- _Assignment_: Give back every line of the entries below word for word, leaving out the pictures.

- _Input data_:
..............................
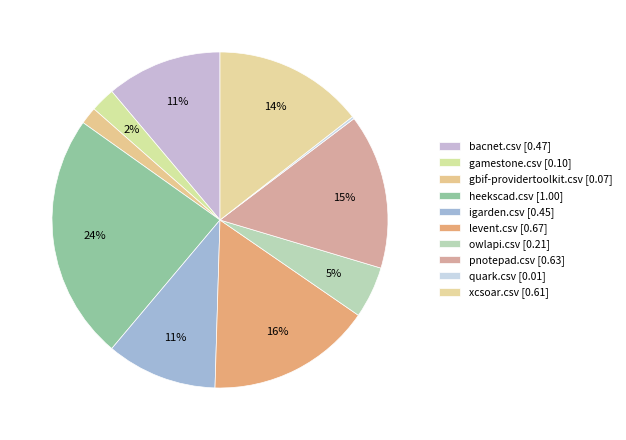

Is there a majority slice in this chart?

No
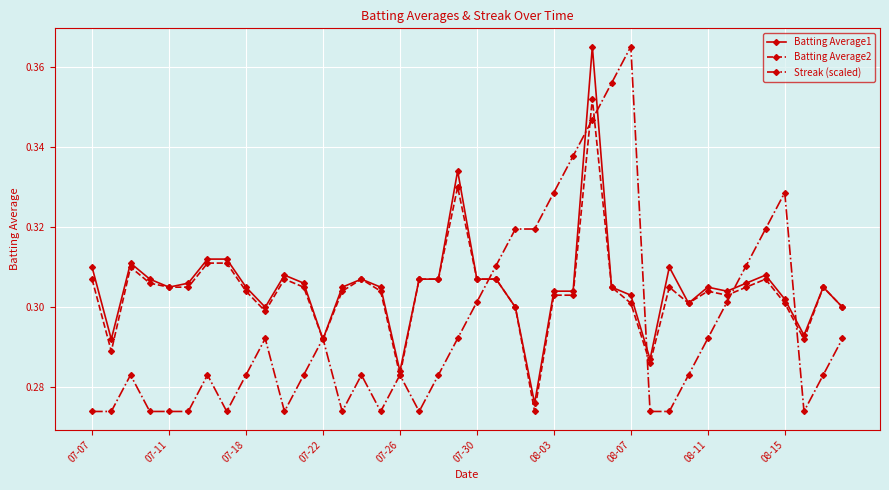

How many Batting Average2 values are between 0 and 1?

40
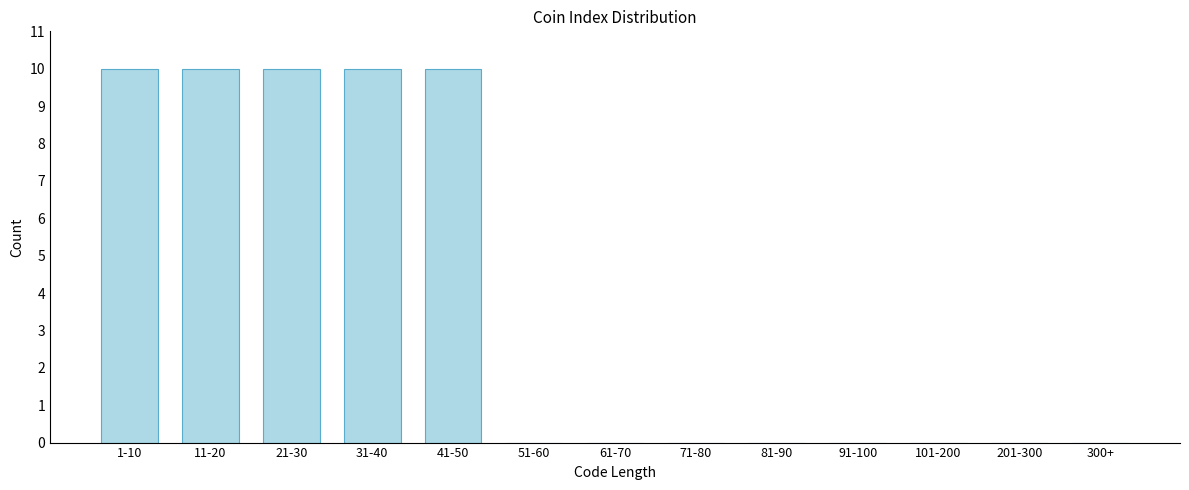

Reading right to left, transcribe all the data shown in this chart.

300+=0	201-300=0	101-200=0	91-100=0	81-90=0	71-80=0	61-70=0	51-60=0	41-50=10	31-40=10	21-30=10	11-20=10	1-10=10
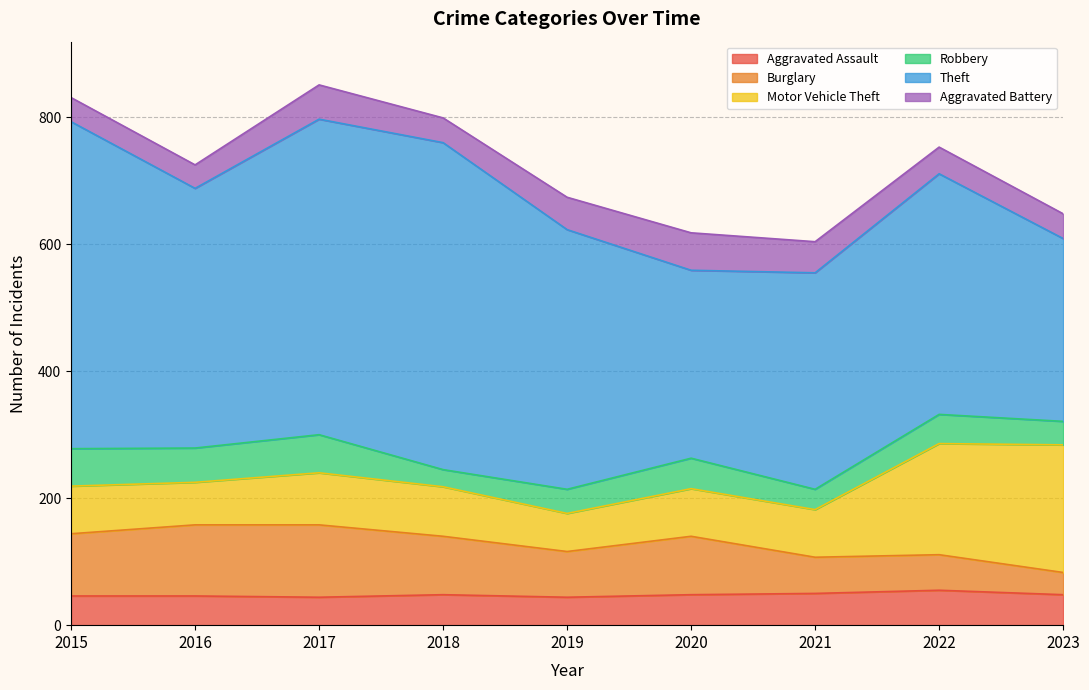

At 2023, list the series in order from largest to smallest.

Theft, Motor Vehicle Theft, Aggravated Assault, Aggravated Battery, Robbery, Burglary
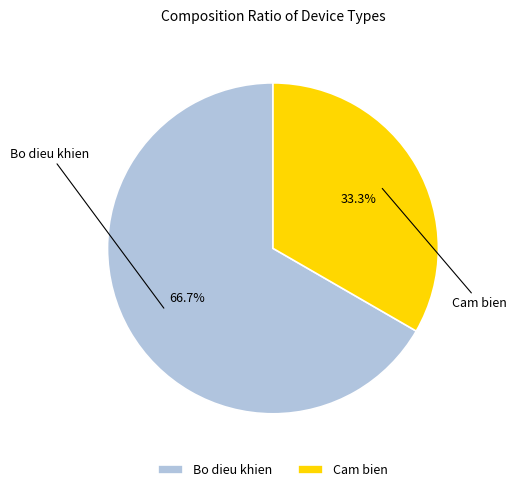

To the nearest percent, what portion does Cam bien represent?

33%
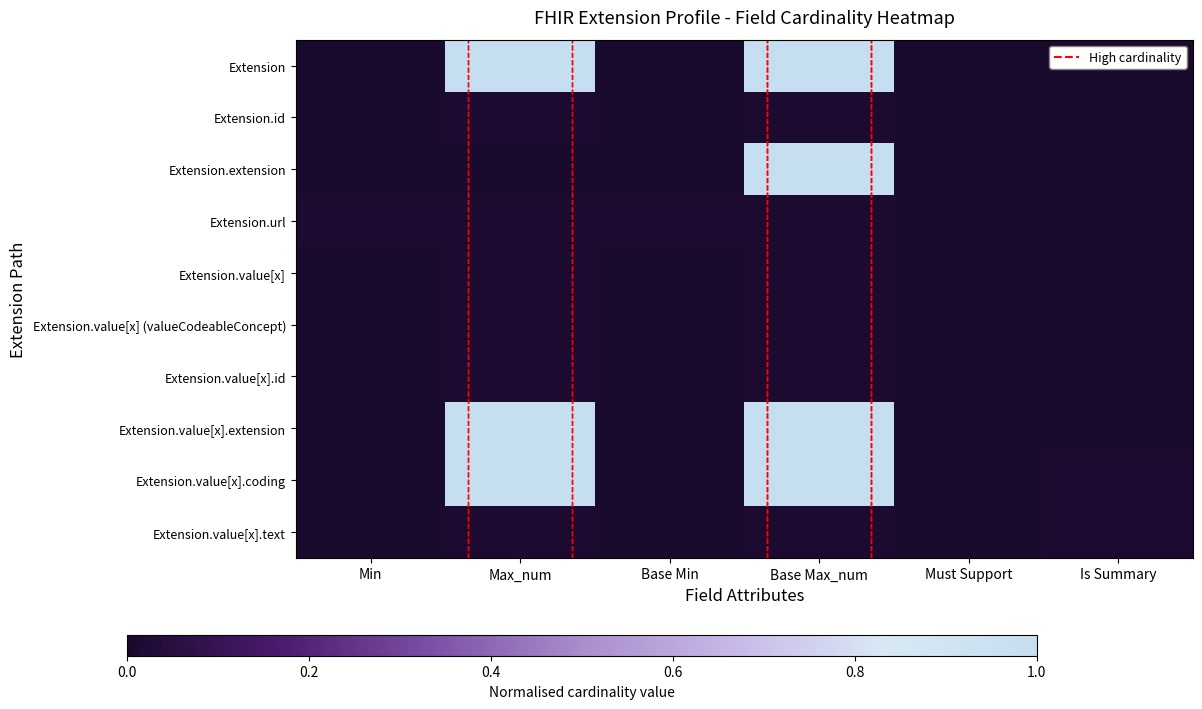

Reading right to left, transcribe all the data shown in this chart.

Extension: Is Summary=0.0	Must Support=0.0	Base Max_num=1.0	Base Min=0.0	Max_num=1.0	Min=0.0
Extension.id: Is Summary=0.0	Must Support=0.0	Base Max_num=0.0	Base Min=0.0	Max_num=0.0	Min=0.0
Extension.extension: Is Summary=0.0	Must Support=0.0	Base Max_num=1.0	Base Min=0.0	Max_num=0.0	Min=0.0
Extension.url: Is Summary=0.0	Must Support=0.0	Base Max_num=0.0	Base Min=0.0	Max_num=0.0	Min=0.0
Extension.value[x]: Is Summary=0.0	Must Support=0.0	Base Max_num=0.0	Base Min=0.0	Max_num=0.0	Min=0.0
Extension.value[x] (valueCodeableConcept): Is Summary=0.0	Must Support=0.0	Base Max_num=0.0	Base Min=0.0	Max_num=0.0	Min=0.0
Extension.value[x].id: Is Summary=0.0	Must Support=0.0	Base Max_num=0.0	Base Min=0.0	Max_num=0.0	Min=0.0
Extension.value[x].extension: Is Summary=0.0	Must Support=0.0	Base Max_num=1.0	Base Min=0.0	Max_num=1.0	Min=0.0
Extension.value[x].coding: Is Summary=0.0	Must Support=0.0	Base Max_num=1.0	Base Min=0.0	Max_num=1.0	Min=0.0
Extension.value[x].text: Is Summary=0.0	Must Support=0.0	Base Max_num=0.0	Base Min=0.0	Max_num=0.0	Min=0.0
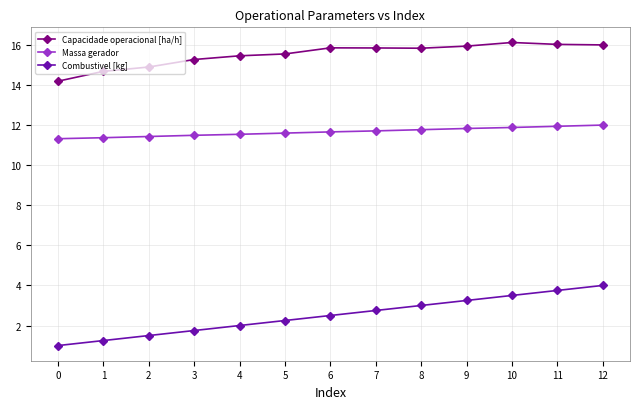

At which label does Capacidade operacional [ha/h] first exceed 15?

3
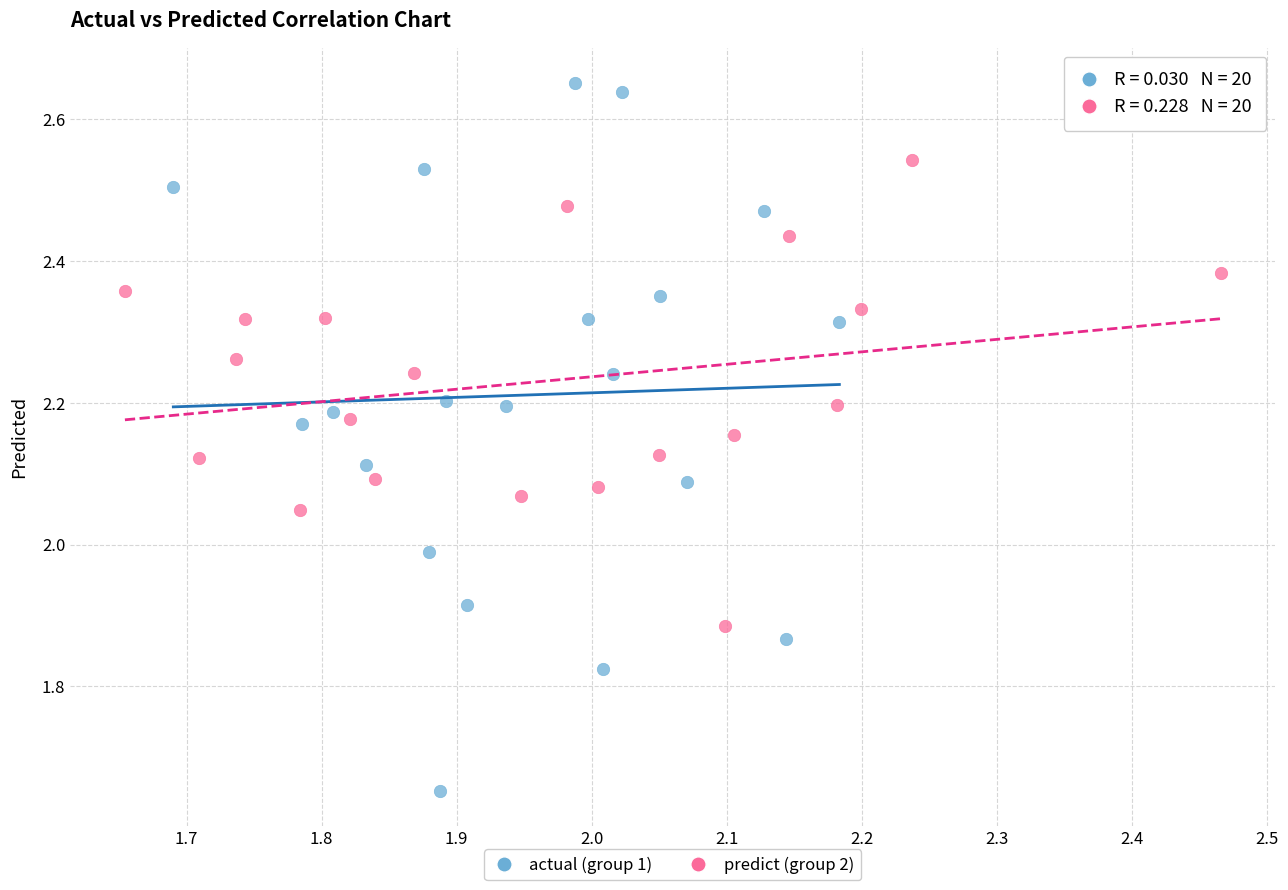

What are all the series names shown in the legend?

actual (group 1), predict (group 2)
..............................
- _Written response_:
Is there a majority slice in this chart?

No

How many Batting Average2 values are between 0 and 1?

40

Reading right to left, transcribe all the data shown in this chart.

300+=0	201-300=0	101-200=0	91-100=0	81-90=0	71-80=0	61-70=0	51-60=0	41-50=10	31-40=10	21-30=10	11-20=10	1-10=10

At 2023, list the series in order from largest to smallest.

Theft, Motor Vehicle Theft, Aggravated Assault, Aggravated Battery, Robbery, Burglary

To the nearest percent, what portion does Cam bien represent?

33%

Reading right to left, transcribe all the data shown in this chart.

Extension: Is Summary=0.0	Must Support=0.0	Base Max_num=1.0	Base Min=0.0	Max_num=1.0	Min=0.0
Extension.id: Is Summary=0.0	Must Support=0.0	Base Max_num=0.0	Base Min=0.0	Max_num=0.0	Min=0.0
Extension.extension: Is Summary=0.0	Must Support=0.0	Base Max_num=1.0	Base Min=0.0	Max_num=0.0	Min=0.0
Extension.url: Is Summary=0.0	Must Support=0.0	Base Max_num=0.0	Base Min=0.0	Max_num=0.0	Min=0.0
Extension.value[x]: Is Summary=0.0	Must Support=0.0	Base Max_num=0.0	Base Min=0.0	Max_num=0.0	Min=0.0
Extension.value[x] (valueCodeableConcept): Is Summary=0.0	Must Support=0.0	Base Max_num=0.0	Base Min=0.0	Max_num=0.0	Min=0.0
Extension.value[x].id: Is Summary=0.0	Must Support=0.0	Base Max_num=0.0	Base Min=0.0	Max_num=0.0	Min=0.0
Extension.value[x].extension: Is Summary=0.0	Must Support=0.0	Base Max_num=1.0	Base Min=0.0	Max_num=1.0	Min=0.0
Extension.value[x].coding: Is Summary=0.0	Must Support=0.0	Base Max_num=1.0	Base Min=0.0	Max_num=1.0	Min=0.0
Extension.value[x].text: Is Summary=0.0	Must Support=0.0	Base Max_num=0.0	Base Min=0.0	Max_num=0.0	Min=0.0

At which label does Capacidade operacional [ha/h] first exceed 15?

3

What are all the series names shown in the legend?

actual (group 1), predict (group 2)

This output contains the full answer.